Rotten Egg Nebula
A Hubble Space Telescope image showing the Calabash Nebula — also known as the Rotten Egg Nebula — located roughly 5,000 light-years from Earth in the direction of the Puppis constellation. ESA/Hubble & NASA/Judy Schmidt

Astronomers using the Hubble Space Telescope have captured a stunning new image of the Calabash Nebula — a cloud of gas and dust located roughly 5,000 light-years from Earth in the direction of the Puppis constellation. The image of the nebula, which is better known by unappetizing nickname — the “Rotten Egg Nebula” — was released by NASA and the European Space Agency (ESA) Friday.

“This image...shows the star going through a rapid transformation from a red giant to a planetary nebula, during which it blows its outer layers of gas and dust out into the surrounding space,” the ESA said in a statement accompanying the image. “The recently ejected material is spat out in opposite directions with immense speed — the gas shown in yellow is moving close to one million kilometers per hour (621,371 miles per hour).”
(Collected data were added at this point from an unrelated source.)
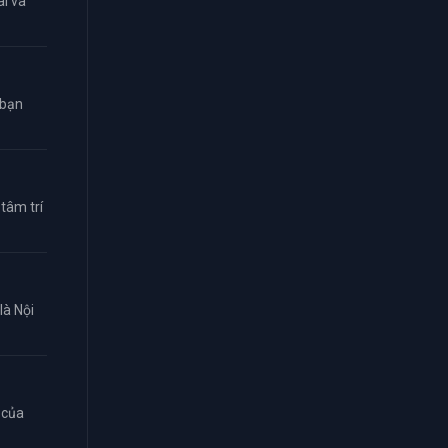
i và
 bạn
tâm trí
là Nội
 của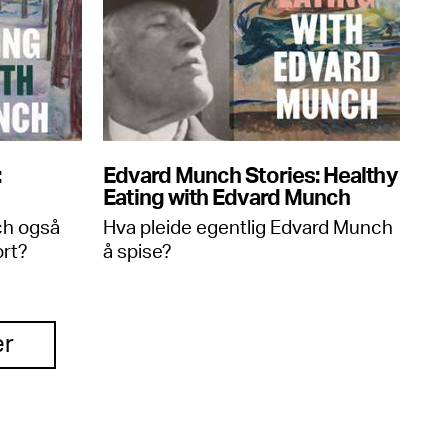
:
Edvard Munch Stories: Healthy
Eating with Edvard Munch
ch også
Hva pleide egentlig Edvard Munch
ort?
å spise?
er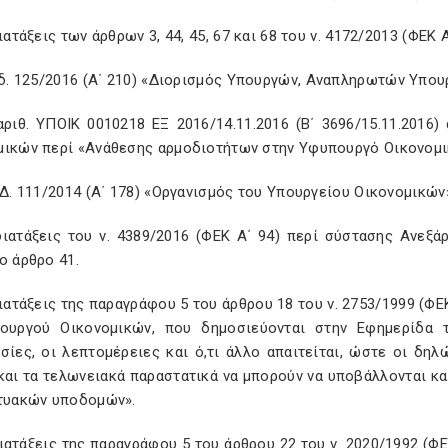
διατάξεις των άρθρων 3, 44, 45, 67 και 68 του ν. 4172/2013 (ΦΕΚ
.δ. 125/2016 (A
΄ 210) «Διορισμός Υπουργών, Αναπληρωτών Υπου
 αριθ. ΥΠΟΙΚ 0010218 ΕΞ 2016/14.11.2016 (Β΄ 3696/15.11.20
μικών περί «Ανάθεσης αρμοδιοτήτων στην Υφυπουργό Οικονομι
.Δ. 111/2014 (Α΄ 178) «Οργανισμός του Υπουργείου Οικονομικώ
 διατάξεις του ν. 4389/2016 (ΦΕΚ Α΄ 94) περί σύστασης Ανε
ο άρθρο 41.
διατάξεις της παραγράφου 5 του άρθρου 18 του ν. 2753/1999 (Φ
ουργού Οικονομικών, που δημοσιεύονται στην Εφημερίδα τ
ασίες, οι λεπτομέρειες και ό,τι άλλο απαιτείται, ώστε οι δη
και τα τελωνειακά παραστατικά να μπορούν να υποβάλλονται κ
κτυακών υποδομών».
διατάξεις της παραγράφου 5 του άρθρου 22 του ν. 2020/1992 (Φ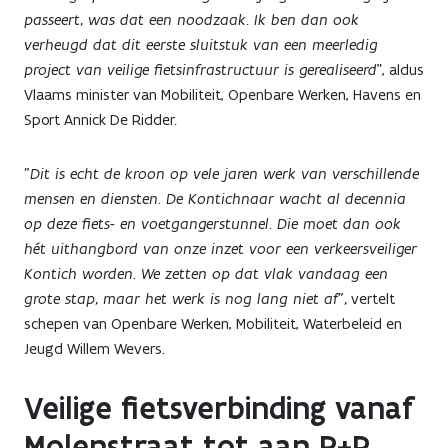
passeert, was dat een noodzaak. Ik ben dan ook
verheugd dat dit eerste sluitstuk van een meerledig
project van veilige fietsinfrastructuur is gerealiseerd
”, aldus
Vlaams minister van Mobiliteit, Openbare Werken, Havens en
Sport Annick De Ridder.
"Dit is echt de kroon op vele jaren werk van verschillende
mensen en diensten. De Kontichnaar wacht al decennia
op deze fiets- en voetgangerstunnel. Die moet dan ook
hét uithangbord van onze inzet voor een verkeersveiliger
Kontich worden. We zetten op dat vlak vandaag een
grote stap, maar het werk is nog lang niet af",
vertelt
schepen van Openbare Werken, Mobiliteit, Waterbeleid en
Jeugd Willem Wevers.
Veilige fietsverbinding vanaf
Molenstraat tot aan P+R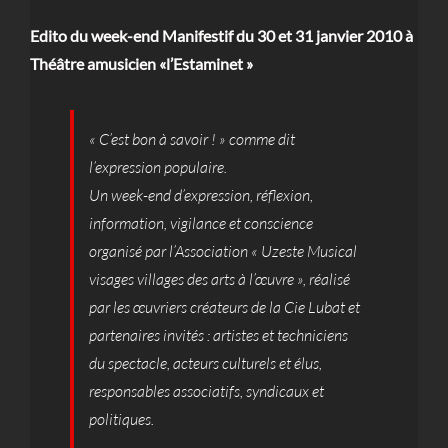
Edito du week-end Manifestif du 30 et 31 janvier 2010 à
Théâtre amusicien «l’Estaminet »
« C’est bon à savoir ! » comme dit
l’expression populaire.
Un week-end d’expression, réflexion,
information, vigilance et conscience
organisé par l’Association « Uzeste Musical
visages villages des arts à l’œuvre », réalisé
par les œuvriers créateurs de la Cie Lubat et
partenaires invités : artistes et techniciens
du spectacle, acteurs culturels et élus,
responsables associatifs, syndicaux et
politiques.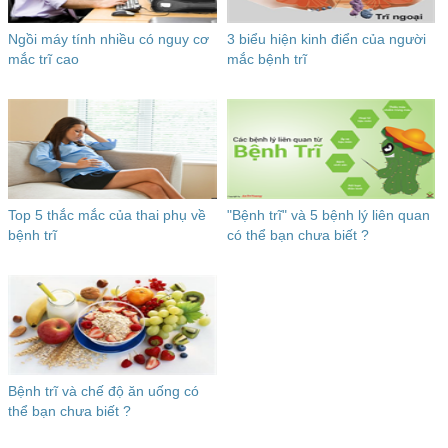
Ngồi máy tính nhiều có nguy cơ
3 biểu hiện kinh điển của người
mắc trĩ cao
mắc bệnh trĩ
Top 5 thắc mắc của thai phụ về
"Bệnh trĩ" và 5 bệnh lý liên quan
bệnh trĩ
có thể bạn chưa biết ?
Bệnh trĩ và chế độ ăn uống có
thể bạn chưa biết ?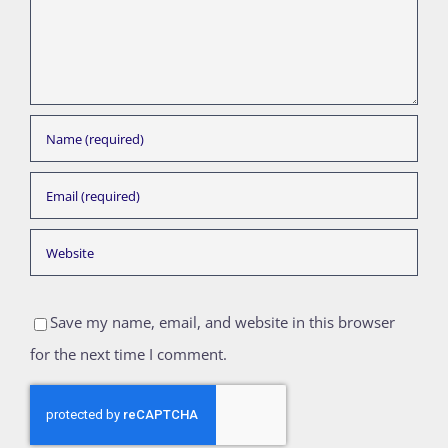
Save my name, email, and website in this browser
for the next time I comment.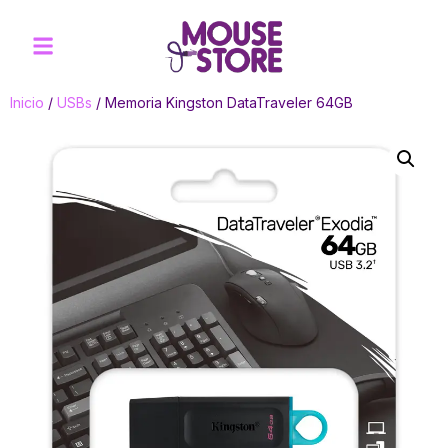
Inicio
/
USBs
/ Memoria Kingston DataTraveler 64GB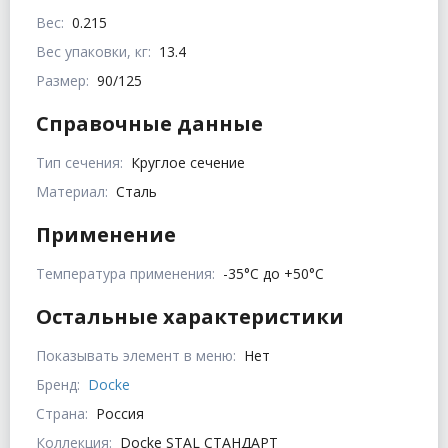
Вес:
0.215
Вес упаковки, кг:
13.4
Размер:
90/125
Справочные данные
Тип сечения:
Круглое сечение
Материал:
Сталь
Применение
Температура применения:
-35°С до +50°С
Остальные характеристики
Показывать элемент в меню:
Нет
Бренд:
Docke
Страна:
Россия
Коллекция:
Docke STAL СТАНДАРТ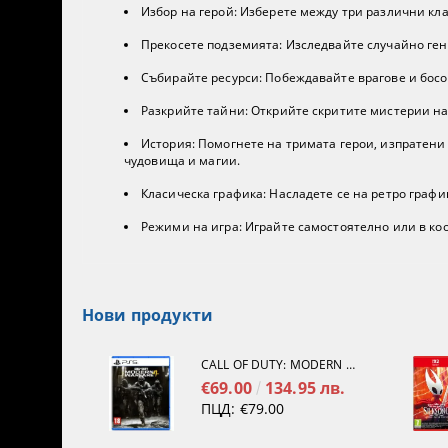
Избор на герой: Изберете между три различни кла
Прекосете подземията: Изследвайте случайно ге
Събирайте ресурси: Побеждавайте врагове и босов
Разкрийте тайни: Открийте скритите мистерии на
История: Помогнете на тримата герои, изпратени 
чудовища и магии.
Класическа графика: Насладете се на ретро график
Режими на игра: Играйте самостоятелно или в ко
Нови продукти
CALL OF DUTY: MODERN WARFARE 4[PS5]
€69.00
134.95 лв.
ПЦД:
€79.00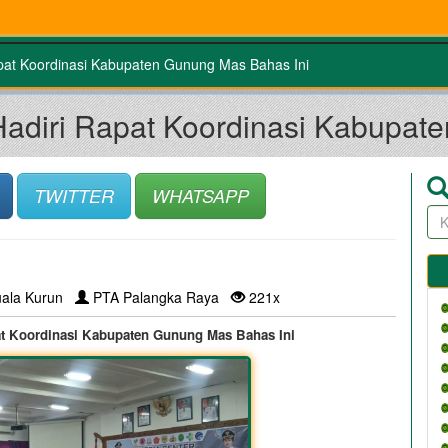
pat Koordinasi Kabupaten Gunung Mas Bahas Ini
adiri Rapat Koordinasi Kabupat
TWITTER
WHATSAPP
ala Kurun
PTA Palangka Raya
221x
t Koordinasi Kabupaten Gunung Mas Bahas Ini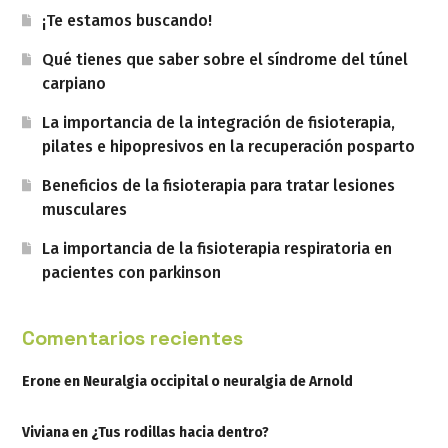
¡Te estamos buscando!
Qué tienes que saber sobre el síndrome del túnel
carpiano
La importancia de la integración de fisioterapia,
pilates e hipopresivos en la recuperación posparto
Beneficios de la fisioterapia para tratar lesiones
musculares
La importancia de la fisioterapia respiratoria en
pacientes con parkinson
Comentarios recientes
Erone
en
Neuralgia occipital o neuralgia de Arnold
Viviana
en
¿Tus rodillas hacia dentro?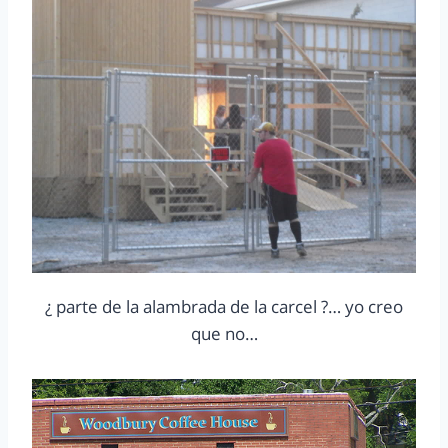
¿ parte de la alambrada de la carcel ?… yo creo
que no…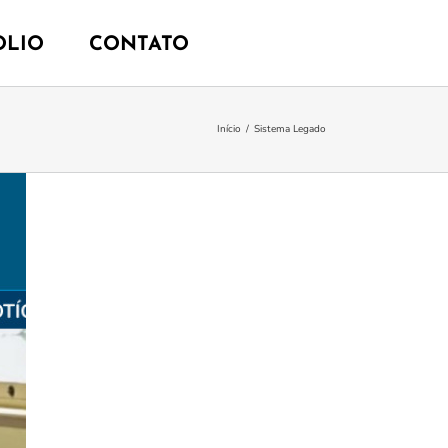
OLIO
CONTATO
Início
/
Sistema Legado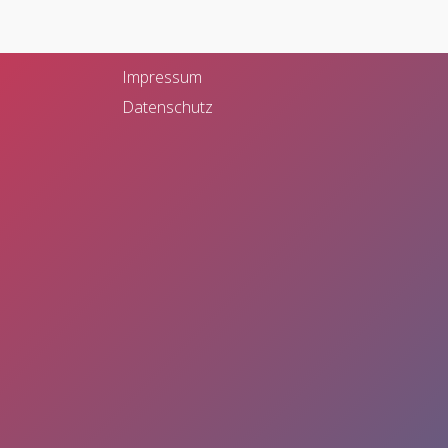
Bahnhofstr. 28
48565 Steinfurt
Impressum
Datenschutz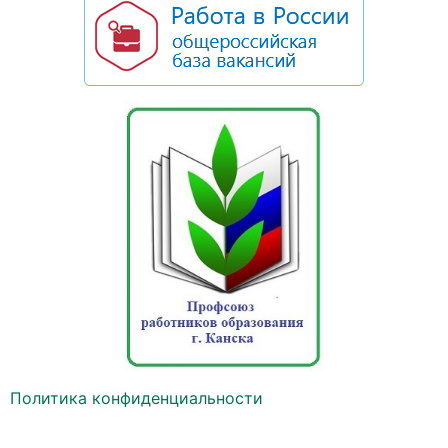
Политика конфиденциальности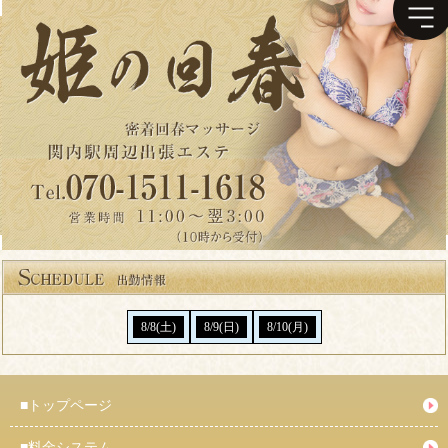
8/8(土)
8/9(日)
8/10(月)
■
トップページ
■
料金システム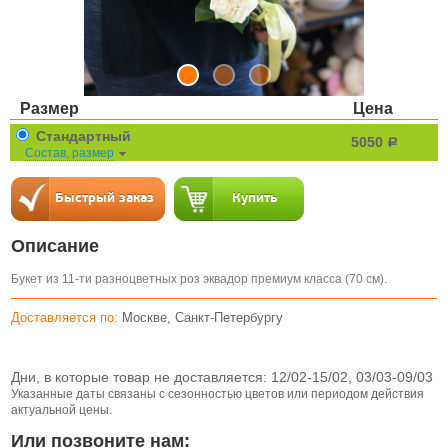
Размер
Цена
Стандартный
5050
a
Состав, размер
Описание
Букет из 11-ти разноцветных роз эквадор премиум класса (70 см).
Доставляется по:
Москве, Санкт-Петербургу
Дни, в которые товар не доставляется:
12/02-15/02, 03/03-09/03
Указанные даты связаны с сезонностью цветов или периодом действия
актуальной цены.
Или позвоните нам: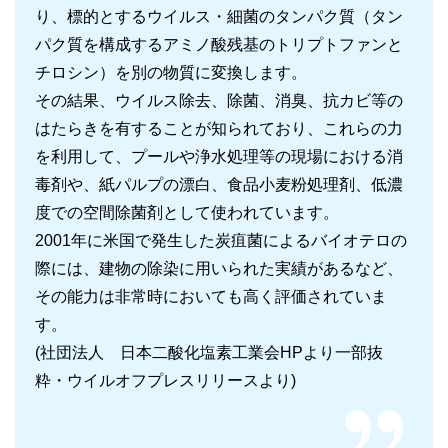
り、標的とするウイルス・細菌のタンパク質（タン
パク質を構成するアミノ酸残基のトリプトファンと
チロシン）を別の物質に変換します。
その結果、ウイルス除去、除菌、消臭、抗カビ等の
はたらきを有することが知られており、これらの力
を利用して、プールや浄水処理等の現場における消
毒剤や、紙パルプの漂白、食品小麦粉処理剤、低濃
度での空間除菌剤として使われています。
2001年に米国で発生した炭疽菌によるバイオテロの
際には、建物の除染に用いられた実績があるなど、
その能力は非常時においても高く評価されていま
す。
(社団法人 日本二酸化塩素工業会HPより一部抜
粋・ウイルオフプレスリリースより)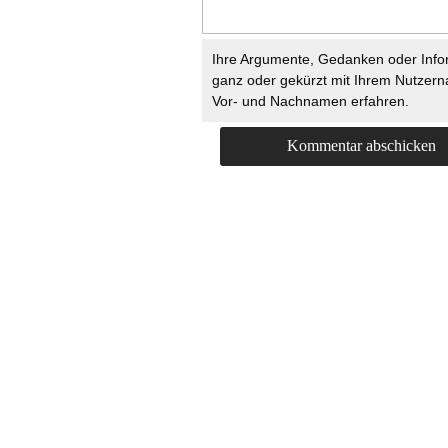
Ihre Argumente, Gedanken oder Info
ganz oder gekürzt mit Ihrem Nutzer
Vor- und Nachnamen erfahren.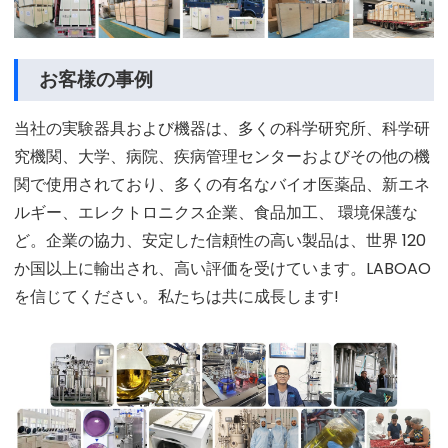
お客様の事例
当社の実験器具および機器は、多くの科学研究所、科学研
究機関、大学、病院、疾病管理センターおよびその他の機
関で使用されており、多くの有名なバイオ医薬品、新エネ
ルギー、エレクトロニクス企業、食品加工、 環境保護な
ど。企業の協力、安定した信頼性の高い製品は、世界 120
か国以上に輸出され、高い評価を受けています。LABOAO
を信じてください。私たちは共に成長します!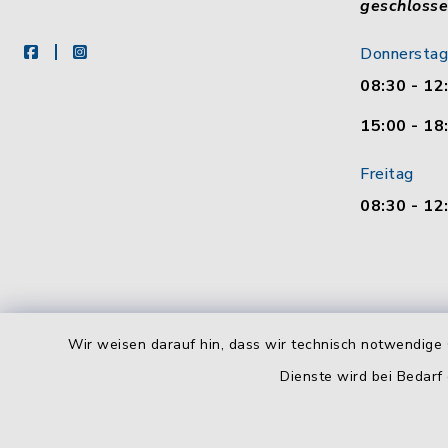
geschloss
facebook
instagram
Donnerstag
08:30 - 12
15:00 - 18
Freitag
08:30 - 12
Wir weisen darauf hin, dass wir technisch notwendige 
Dienste wird bei Bedarf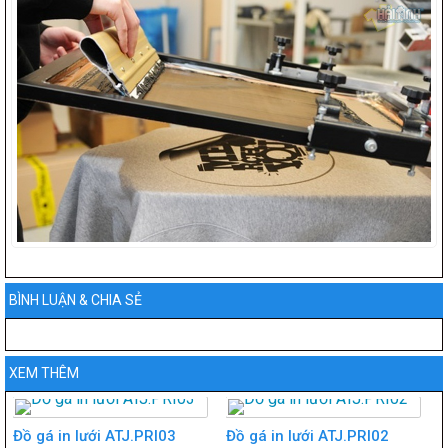
BÌNH LUẬN & CHIA SẺ
XEM THÊM
Đồ gá in lưới ATJ.PRI03
Đồ gá in lưới ATJ.PRI02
The nebula’s unappetizing moniker stems from the fact that it has a high sulphur content — something that, if we could smell it, would make it stink of rotten eggs.

In the photograph, a red giant star can be seen transforming into a planetary nebula — a structure that, despite its name, has nothing to do with planets and is basically the “last hurrah” of a dying star.

“Astronomers rarely capture a star in this phase of its evolution because it occurs within the blink of an eye — in astronomical terms,” the ESA explained in the statement. “Over the next thousand years the nebula is expected to evolve into a fully-fledged planetary nebula.”

This is the fate that awaits our star. Approximately 5 billion years from now, when it begins to run out of fuel and casts off its outer layers of gas, the sun will briefly be surrounded by a colorful envelope of gas that will eventually seep away into the vast void of the cosmos.

So why are these structures called “planetary” nebulae if no planets are involved in their creation? The misleading name was coined by the 18th century astronomer William Herschel, who, having just discovered Uranus, thought the objects resembled gas giants. We continue to use the misnomer out of convenience.